Stunting among Rwandan children upto five years has reduced, according to Dr Asiimwe Anita, the coordinator for National Early Childhood Development Program (NECDP).

Previous figures by the National Institute of Statistics (NISR) in 2015 showed that Stunting in children was 38% .

Dr Asiimwe says the numbers have since dropped. She said that the reduction in stunting levels will be vindicated by NISR’s next survey in 2020.

She made this remark yesterday during the ongoing citizens mobilization and awareness campaign on integrated Early Childhood Development (ECD) services to eliminate stunting among Rwandan children in different parts of the country.

The forum was organised by the Ministry of Family and Gender Promotion (MIGEPROF) in partnership with the City of Kigali and other stakeholders to share  ideas on how to intervene in problems facing Rwandan society such as malnutrition, early childhood development, gender based violence and teen pregnancies, among others.

“When you refer to 38% of stunted children, these are the figures that we get from NISR in 2015, but we are sure that those figures have reduced even if we cannot immediately show the exact level which is why we have to wait for another survey to be released in 2020 as the survey is done every five years,” she said.

According to Dr Asiimwe, one of NECDP goals was to eradicate malnutrition as it was revealed in its strategic review on food and nutrition security. In this goal, stunting would go down from 38 percent to 18 percent in 2018.

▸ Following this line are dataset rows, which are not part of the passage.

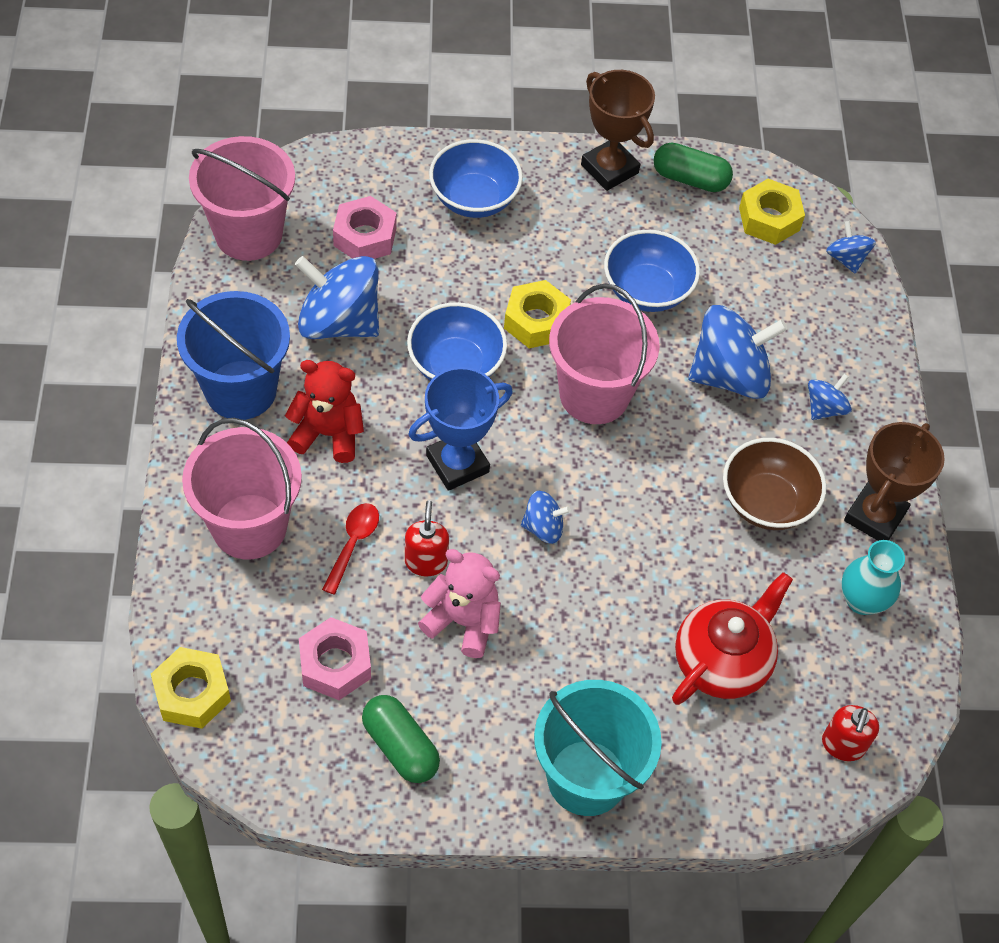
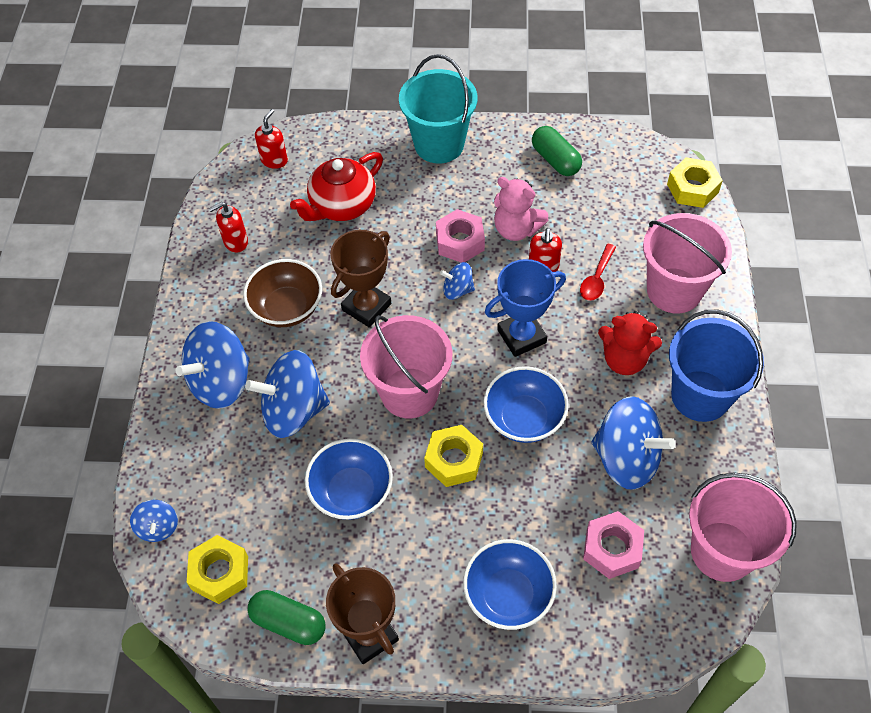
camera: 170 degrees left, 0 degrees up
pink nut [299,617,371,700] -> pink nut moved to [436,209,485,263]
blue spinning top [808,374,852,420] -> blue spinning top [176,321,250,409], size x2.03
turquoise vase [841,540,905,615] -> red soap dispenser [209,202,248,252]
brown trophy [844,422,945,541] -> brown trophy moved to [330,230,391,327]

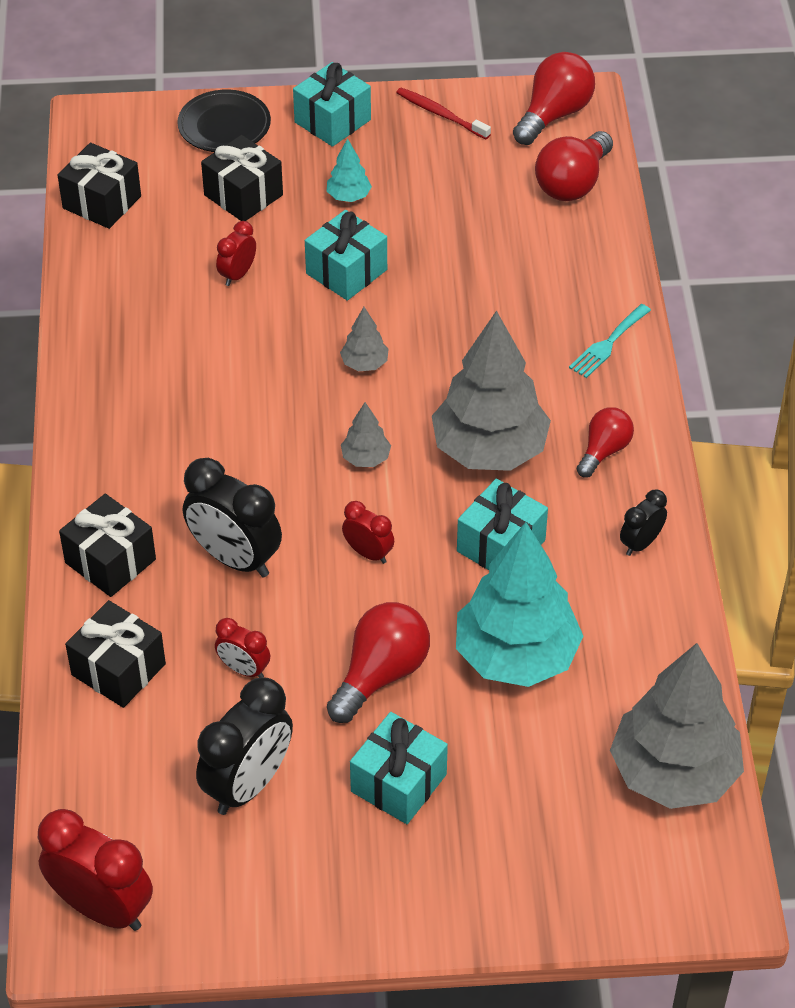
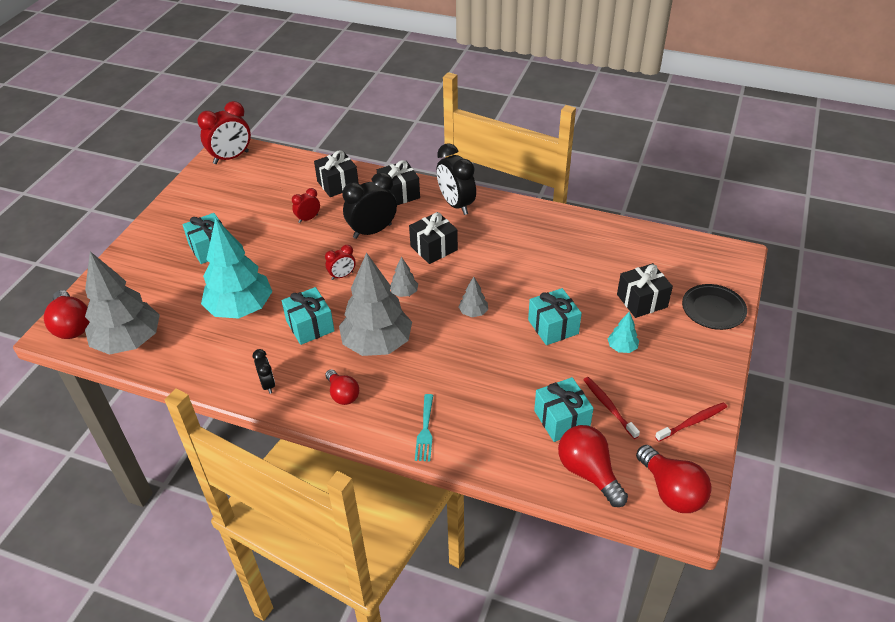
camera: 115 degrees right, 5 degrees down
black gift [58,143,141,229] -> black gift moved to [409,212,458,264]
black clock [196,678,293,815] -> black clock moved to [436,143,476,215]
red clock [216,221,256,286] -> none
turquoise gift [293,62,371,147] -> turquoise gift moved to [534,377,594,442]
red light bulb [327,602,430,723] -> red light bulb moved to [44,290,90,339]
turquoise fork [569,304,651,378] -> turquoise fork turned 150 degrees counterclockwise [415,394,433,461]
none -> red toothbrush [583,377,640,439]

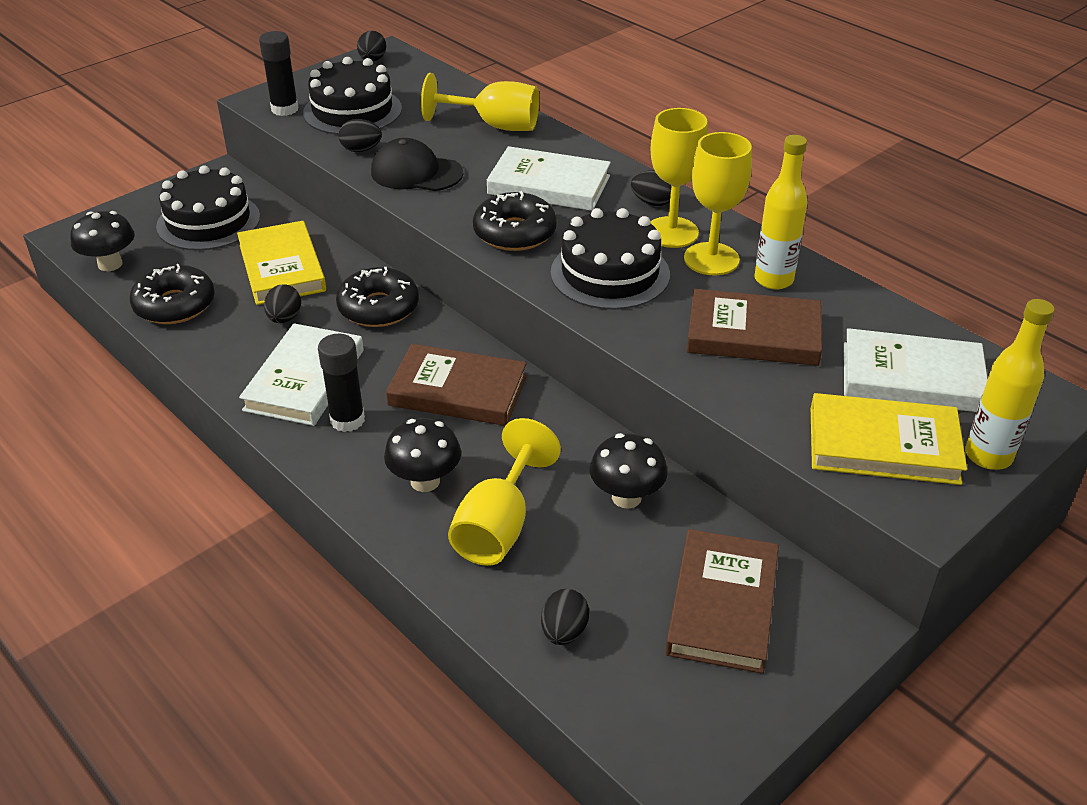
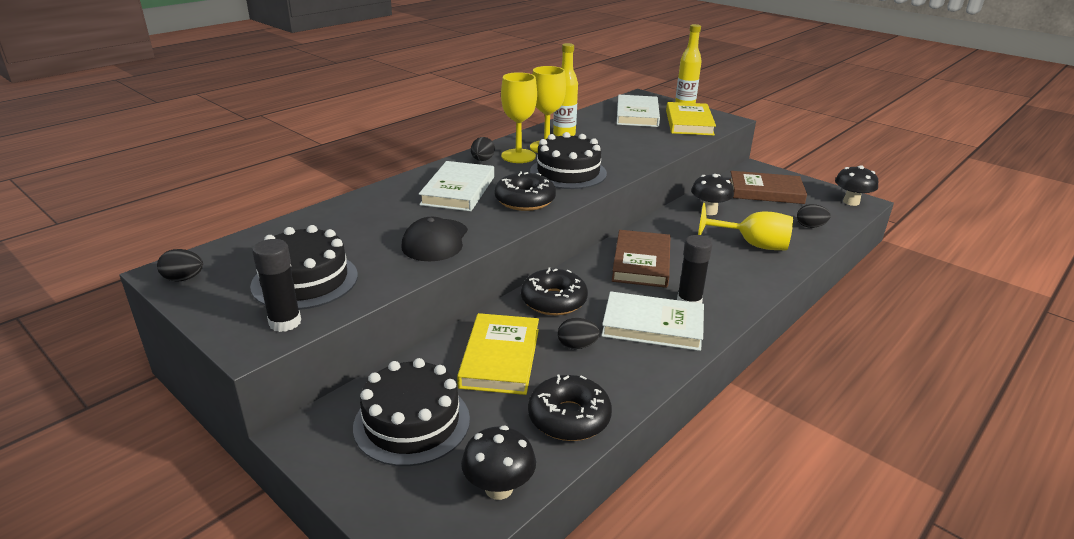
camera: 95 degrees left, 10 degrees down
yellow book [237,221,326,305] -> yellow book turned 60 degrees counterclockwise [457,313,539,395]
black egg [338,119,382,152] -> none
black mushroom [384,418,461,492] -> black mushroom moved to [835,165,878,206]
yellow goblet [421,73,539,131] -> none
brown book [687,289,822,366] -> none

Asiimwe recommended all stakeholders including parents and government institutions to draw efforts together so that a child who has been diagnosed with malnutrition can be cared for early.

After 12 days, the child recovers and gets better. However, she emphasised that malnutrition can be prevented because when it happens after 1000 days of their lives, it is very difficult to reverse.

“You find out that one institution does something and the other repeats the same thing. But it is imperative that all those actions be closely followed up because even if each does its actions, there should be a check-up, complementarity and unison so that all those efforts can be put together to give enough yield. No efforts will be dispersed nor will one institution repeat what the other has done,” She advised.

Prof. Jean Jacques Mbonigaba Muhinda a researcher and former director of Rwanda Agricultrure Board said that the vow that all institutions agreed to reducing the number of stunted children will be achieved when institutions collaborate.

“There are those that require money while others do not. For Instance, collaboration where plans are put together in the implementation and capacity and report. What all institutions do to eradicate that issue can have a significant result. There is willingness by the government and stakeholders, but what is necessary is to coordinate activities.”

Prof. Mbonigaba Muhinda says that in that review, it was revealed that stunting is caused by different cultures and eating habits, among others.

He explains that the crops that people grow are not the only ones rich in nutrients needed to combat malnutrition. He said that there is need for Rwandans to have more capacity about how to buy other crops that they do not grow locally because they play a role in curbing malnutrition.